# Basic Car Photography



## VegasS2k (Aug 1, 2008)

here are a couple ive shot in the past few months..
mainly my car and my Dads


----------



## reg (Aug 1, 2008)

Do you want "serious" critique on these, or are they Just for Fun?


----------



## zandman (Aug 2, 2008)

wow, dad has alot of mkiv's


----------



## Crazydad (Aug 2, 2008)

Who owns the Ferrari?


----------



## zandman (Aug 2, 2008)

seems it's his daddy's plus his ap2
i think he got an ek9 too..


----------



## VegasS2k (Aug 2, 2008)

these where just for fun. the AP2 is mine and the Ferrari is my dads.. the other cars belong to other people..


----------



## 03SVTCobra (Aug 2, 2008)

Very nice. 

All quick cars. 

Makes me want to go race.


----------



## bullitt453 (Aug 5, 2008)

Nice collection os Supras there.


----------



## fug.li (Aug 10, 2008)

That's a lot of them...nice


----------



## bdv1973 (Aug 10, 2008)

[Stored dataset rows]
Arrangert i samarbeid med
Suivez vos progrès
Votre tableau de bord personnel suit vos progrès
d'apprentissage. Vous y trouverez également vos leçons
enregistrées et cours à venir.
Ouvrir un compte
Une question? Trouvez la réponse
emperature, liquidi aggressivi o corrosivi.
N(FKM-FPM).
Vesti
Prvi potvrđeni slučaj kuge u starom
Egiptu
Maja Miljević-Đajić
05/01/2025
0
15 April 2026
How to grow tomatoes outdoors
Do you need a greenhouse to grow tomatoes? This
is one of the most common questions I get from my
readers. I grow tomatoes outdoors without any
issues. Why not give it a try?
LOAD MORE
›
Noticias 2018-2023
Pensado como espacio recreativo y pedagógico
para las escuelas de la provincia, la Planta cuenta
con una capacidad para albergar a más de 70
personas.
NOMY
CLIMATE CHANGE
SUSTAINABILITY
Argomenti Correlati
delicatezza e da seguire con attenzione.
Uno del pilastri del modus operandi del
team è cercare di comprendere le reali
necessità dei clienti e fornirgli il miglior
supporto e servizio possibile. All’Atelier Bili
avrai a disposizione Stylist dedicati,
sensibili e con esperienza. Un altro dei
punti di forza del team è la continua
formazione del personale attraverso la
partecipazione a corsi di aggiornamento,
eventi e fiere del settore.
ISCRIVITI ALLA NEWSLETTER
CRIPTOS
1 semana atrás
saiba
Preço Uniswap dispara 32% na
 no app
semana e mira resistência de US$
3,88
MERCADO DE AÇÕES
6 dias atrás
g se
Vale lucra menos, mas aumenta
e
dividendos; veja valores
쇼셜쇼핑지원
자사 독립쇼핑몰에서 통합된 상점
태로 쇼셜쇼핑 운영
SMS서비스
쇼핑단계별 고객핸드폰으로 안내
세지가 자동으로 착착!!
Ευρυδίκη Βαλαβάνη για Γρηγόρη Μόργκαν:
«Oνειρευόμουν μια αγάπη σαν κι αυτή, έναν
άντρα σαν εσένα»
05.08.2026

• **TASK TO COMPLETE**
Write out the car photography thread word for word, between "## VegasS2k (Aug 2, 2008)" and "All quick cars.", inclusive.

• **RESPONSE FOR THIS EXERCISE**
## VegasS2k (Aug 2, 2008)

these where just for fun. the AP2 is mine and the Ferrari is my dads.. the other cars belong to other people..


----------



## 03SVTCobra (Aug 2, 2008)

Very nice. 

All quick cars.